An interesting note that I don’t know what to do with: Fowler’s IERP+ is below average due to a very low 2013 value. Why is this? Well, it appears that in his final season in Colorado, Fowler had far fewer chances at Unlikely, Even, and Likely plays than you would expect given his innings totals. His DRS and UZR for 2013 were also the highest they’ve been in the same time span. Did Walt Weiss figure out how to position Fowler correctly?

Given all this, I have to say I’m pretty bullish on Fowler’s chances to be a useful defensive outfielder in 2015. He still has the raw tools he had when everyone thought he’d be an above-average defender, at least one scout still thinks he’s a great defender, and Inside Edge fielding metrics (which integrate defensive positioning to an extent, unlike DRS, UZR, and others) rate him as at least a slightly-below-average defender.

If I had to guess, Fowler’s been working with poor coaches who have been unable to correct his positioning and place him in a position to succeed.
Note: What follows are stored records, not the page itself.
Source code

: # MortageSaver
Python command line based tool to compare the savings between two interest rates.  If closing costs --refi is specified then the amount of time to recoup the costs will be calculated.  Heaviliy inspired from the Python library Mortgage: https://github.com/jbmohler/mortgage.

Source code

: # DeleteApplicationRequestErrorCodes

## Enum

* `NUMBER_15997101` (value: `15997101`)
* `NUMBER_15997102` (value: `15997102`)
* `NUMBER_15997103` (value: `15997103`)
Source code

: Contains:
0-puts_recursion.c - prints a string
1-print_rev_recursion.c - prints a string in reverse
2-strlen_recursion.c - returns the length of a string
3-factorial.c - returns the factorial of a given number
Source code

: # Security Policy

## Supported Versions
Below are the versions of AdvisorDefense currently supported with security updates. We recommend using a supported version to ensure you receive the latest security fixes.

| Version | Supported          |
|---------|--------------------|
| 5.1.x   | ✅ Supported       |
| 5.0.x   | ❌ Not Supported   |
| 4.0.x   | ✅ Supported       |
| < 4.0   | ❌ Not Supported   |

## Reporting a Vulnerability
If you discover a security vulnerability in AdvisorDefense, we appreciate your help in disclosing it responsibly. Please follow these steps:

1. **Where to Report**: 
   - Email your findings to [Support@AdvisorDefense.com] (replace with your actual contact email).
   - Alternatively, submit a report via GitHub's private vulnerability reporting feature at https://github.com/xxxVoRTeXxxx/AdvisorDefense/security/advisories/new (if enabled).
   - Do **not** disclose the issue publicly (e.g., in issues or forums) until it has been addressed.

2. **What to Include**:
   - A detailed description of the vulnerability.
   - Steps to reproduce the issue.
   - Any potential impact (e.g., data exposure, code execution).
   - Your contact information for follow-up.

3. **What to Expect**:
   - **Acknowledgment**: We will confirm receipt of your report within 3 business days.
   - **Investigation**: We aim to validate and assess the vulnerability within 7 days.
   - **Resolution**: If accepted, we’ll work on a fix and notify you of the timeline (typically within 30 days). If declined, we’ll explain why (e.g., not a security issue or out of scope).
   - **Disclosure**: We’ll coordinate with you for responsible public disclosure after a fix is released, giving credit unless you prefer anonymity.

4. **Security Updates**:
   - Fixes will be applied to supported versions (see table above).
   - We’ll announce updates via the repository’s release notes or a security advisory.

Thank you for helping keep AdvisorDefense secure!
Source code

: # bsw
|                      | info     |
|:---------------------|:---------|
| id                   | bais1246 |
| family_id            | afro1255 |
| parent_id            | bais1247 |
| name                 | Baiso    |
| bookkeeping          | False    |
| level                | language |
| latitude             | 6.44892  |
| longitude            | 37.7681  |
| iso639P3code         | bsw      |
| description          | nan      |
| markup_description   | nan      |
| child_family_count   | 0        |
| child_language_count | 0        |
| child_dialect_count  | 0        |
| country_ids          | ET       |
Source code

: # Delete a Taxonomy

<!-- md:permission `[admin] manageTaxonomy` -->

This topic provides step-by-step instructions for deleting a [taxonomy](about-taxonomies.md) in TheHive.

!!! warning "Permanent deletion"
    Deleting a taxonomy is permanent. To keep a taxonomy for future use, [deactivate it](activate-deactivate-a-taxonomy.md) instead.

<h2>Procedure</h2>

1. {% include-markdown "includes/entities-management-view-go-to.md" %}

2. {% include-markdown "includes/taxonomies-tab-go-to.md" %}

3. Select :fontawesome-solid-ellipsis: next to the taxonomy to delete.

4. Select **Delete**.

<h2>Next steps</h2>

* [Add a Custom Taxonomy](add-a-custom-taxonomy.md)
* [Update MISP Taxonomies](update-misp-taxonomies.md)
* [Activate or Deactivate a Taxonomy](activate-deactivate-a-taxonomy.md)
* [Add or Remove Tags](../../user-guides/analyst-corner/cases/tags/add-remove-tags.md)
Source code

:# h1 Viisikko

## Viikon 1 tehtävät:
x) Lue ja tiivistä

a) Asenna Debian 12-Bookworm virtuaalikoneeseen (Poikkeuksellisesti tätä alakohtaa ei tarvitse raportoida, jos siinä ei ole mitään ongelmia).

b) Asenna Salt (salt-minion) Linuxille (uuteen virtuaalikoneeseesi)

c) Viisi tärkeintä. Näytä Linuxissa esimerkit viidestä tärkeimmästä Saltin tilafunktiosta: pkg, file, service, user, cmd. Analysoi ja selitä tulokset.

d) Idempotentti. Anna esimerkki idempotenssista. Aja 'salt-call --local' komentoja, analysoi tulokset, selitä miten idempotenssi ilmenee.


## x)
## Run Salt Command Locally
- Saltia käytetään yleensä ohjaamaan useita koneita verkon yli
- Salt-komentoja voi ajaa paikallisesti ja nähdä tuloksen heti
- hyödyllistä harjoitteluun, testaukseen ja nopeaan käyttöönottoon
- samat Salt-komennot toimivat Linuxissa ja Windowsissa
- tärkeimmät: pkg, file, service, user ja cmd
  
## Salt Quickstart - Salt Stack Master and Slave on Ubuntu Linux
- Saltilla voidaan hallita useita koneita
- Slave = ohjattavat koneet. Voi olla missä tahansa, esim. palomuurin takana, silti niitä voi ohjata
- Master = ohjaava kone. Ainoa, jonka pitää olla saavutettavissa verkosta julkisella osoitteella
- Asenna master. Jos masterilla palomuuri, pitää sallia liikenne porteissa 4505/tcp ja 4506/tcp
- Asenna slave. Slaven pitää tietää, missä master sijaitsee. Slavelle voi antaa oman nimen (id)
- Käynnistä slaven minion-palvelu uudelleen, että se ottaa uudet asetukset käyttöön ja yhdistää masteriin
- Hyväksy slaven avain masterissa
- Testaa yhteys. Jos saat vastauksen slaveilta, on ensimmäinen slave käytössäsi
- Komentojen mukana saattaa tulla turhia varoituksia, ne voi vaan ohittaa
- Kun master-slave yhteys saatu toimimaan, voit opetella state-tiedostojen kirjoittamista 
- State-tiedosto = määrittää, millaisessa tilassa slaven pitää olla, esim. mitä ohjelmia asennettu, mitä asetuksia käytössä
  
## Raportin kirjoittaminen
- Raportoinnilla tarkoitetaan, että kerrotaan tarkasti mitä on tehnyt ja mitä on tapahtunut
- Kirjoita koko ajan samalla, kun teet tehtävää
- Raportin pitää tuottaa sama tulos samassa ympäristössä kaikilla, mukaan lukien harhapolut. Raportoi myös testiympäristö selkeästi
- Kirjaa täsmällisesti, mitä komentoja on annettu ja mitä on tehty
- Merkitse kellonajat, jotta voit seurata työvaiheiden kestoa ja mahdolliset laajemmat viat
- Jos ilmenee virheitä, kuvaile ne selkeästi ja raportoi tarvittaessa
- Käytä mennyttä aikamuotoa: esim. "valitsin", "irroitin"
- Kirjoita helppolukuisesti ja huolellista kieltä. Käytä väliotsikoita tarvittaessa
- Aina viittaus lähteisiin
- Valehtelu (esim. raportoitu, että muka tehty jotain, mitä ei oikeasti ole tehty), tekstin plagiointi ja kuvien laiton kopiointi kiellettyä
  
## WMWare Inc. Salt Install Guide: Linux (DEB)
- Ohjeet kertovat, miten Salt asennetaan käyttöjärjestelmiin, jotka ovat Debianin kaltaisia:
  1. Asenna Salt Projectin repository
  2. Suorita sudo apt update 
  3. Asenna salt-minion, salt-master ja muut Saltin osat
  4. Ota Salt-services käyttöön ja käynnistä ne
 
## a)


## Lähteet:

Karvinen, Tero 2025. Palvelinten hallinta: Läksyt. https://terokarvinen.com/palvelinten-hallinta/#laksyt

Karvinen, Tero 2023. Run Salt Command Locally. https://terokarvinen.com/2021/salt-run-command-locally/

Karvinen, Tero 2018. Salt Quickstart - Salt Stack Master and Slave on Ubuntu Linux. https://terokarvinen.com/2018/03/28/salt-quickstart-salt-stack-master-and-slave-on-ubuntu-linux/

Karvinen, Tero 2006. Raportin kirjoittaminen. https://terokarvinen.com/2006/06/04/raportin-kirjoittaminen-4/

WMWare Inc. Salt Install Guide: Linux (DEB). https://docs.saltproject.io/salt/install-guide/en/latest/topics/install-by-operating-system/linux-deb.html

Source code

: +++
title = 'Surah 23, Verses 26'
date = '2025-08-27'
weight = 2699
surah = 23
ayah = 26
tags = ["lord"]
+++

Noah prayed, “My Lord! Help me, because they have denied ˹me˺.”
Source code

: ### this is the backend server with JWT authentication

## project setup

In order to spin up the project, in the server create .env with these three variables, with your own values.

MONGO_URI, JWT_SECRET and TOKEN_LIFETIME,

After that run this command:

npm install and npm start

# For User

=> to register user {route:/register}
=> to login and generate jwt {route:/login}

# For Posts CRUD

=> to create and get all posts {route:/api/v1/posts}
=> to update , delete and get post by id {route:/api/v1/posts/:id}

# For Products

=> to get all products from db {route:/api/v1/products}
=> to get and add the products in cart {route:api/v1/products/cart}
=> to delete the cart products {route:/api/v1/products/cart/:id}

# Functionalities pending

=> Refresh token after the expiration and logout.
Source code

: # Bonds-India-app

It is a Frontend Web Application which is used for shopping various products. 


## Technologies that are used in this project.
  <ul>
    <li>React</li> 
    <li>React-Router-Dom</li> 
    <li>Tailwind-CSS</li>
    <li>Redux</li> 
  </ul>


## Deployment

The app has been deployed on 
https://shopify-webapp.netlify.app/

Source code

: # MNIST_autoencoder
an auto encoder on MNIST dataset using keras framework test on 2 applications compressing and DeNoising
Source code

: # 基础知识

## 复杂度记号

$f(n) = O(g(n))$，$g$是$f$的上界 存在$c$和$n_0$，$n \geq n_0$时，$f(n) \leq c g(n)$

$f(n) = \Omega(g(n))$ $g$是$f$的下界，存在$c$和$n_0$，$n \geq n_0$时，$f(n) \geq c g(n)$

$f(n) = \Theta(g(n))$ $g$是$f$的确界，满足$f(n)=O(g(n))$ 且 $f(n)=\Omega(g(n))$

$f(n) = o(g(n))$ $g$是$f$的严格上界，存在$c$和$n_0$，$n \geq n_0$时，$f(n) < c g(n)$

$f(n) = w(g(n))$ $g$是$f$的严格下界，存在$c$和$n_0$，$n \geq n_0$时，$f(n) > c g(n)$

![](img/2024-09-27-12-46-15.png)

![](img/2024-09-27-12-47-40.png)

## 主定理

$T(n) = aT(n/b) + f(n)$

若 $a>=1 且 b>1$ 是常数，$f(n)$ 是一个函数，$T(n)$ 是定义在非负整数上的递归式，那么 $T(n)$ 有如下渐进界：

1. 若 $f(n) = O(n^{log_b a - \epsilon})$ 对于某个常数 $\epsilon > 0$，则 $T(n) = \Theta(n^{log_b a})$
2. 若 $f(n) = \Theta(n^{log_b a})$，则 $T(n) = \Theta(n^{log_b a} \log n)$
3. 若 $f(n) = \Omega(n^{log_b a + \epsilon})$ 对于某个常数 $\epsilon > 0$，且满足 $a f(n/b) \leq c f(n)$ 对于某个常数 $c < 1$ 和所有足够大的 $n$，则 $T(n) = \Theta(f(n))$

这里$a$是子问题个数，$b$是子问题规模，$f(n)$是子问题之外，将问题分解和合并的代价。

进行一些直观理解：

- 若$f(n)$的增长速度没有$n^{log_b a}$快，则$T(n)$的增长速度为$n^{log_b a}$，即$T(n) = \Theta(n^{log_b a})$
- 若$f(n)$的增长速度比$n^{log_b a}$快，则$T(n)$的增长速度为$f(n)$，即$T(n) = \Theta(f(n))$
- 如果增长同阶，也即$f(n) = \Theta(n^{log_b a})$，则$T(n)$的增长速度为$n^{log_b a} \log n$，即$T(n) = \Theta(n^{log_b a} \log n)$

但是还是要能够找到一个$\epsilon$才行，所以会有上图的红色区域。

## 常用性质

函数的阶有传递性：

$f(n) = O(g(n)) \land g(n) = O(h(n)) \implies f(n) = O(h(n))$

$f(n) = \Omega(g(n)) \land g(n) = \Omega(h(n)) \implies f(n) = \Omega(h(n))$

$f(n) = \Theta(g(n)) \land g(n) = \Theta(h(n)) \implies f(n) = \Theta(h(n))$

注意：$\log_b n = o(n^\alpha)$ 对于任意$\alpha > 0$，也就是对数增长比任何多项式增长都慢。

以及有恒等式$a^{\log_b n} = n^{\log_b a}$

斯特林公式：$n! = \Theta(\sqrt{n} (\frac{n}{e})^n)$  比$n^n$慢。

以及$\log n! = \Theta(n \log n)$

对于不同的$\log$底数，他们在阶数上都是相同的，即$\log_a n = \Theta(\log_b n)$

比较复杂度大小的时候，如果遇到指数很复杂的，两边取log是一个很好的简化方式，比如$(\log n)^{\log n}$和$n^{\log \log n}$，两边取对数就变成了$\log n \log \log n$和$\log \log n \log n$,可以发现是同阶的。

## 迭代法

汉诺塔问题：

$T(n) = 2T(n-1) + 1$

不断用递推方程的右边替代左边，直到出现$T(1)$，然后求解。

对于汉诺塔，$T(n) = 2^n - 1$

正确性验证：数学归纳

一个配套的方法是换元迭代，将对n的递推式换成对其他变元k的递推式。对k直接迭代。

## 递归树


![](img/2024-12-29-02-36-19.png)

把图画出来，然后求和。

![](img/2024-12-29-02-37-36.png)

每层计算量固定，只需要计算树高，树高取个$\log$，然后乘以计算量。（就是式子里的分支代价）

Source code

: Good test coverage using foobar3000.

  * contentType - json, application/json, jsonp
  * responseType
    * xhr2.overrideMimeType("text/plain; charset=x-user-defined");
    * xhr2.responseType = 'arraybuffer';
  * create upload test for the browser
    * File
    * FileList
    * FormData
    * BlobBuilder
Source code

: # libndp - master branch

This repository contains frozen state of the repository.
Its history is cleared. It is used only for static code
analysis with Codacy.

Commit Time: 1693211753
The current Cubs regime seems like a perfect situation for Dexter Fowler. As John Arguello noted yesterday at Cubs Den, the Cubs have helped other poor defenders turn it around, including one who had a tendency to play too far in, like Fowler. Further, the Rays were excellent defenders under Joe Maddon and Dave Martinez.According to Bill James’ Park-Adjusted Defensive Efficiency, the Rays were the best defense in baseball in 2008, 2011, and 2012 while finishing in the top 10 in each other year since 2008.

If any group of coaches is going to turn Fowler into a good defensive center fielder, it’s probably this one.

If the scouts and Inside Edge are right, they may not have to do all that much.

Thank you to FanGraphs, which supplied all metrics used in this post.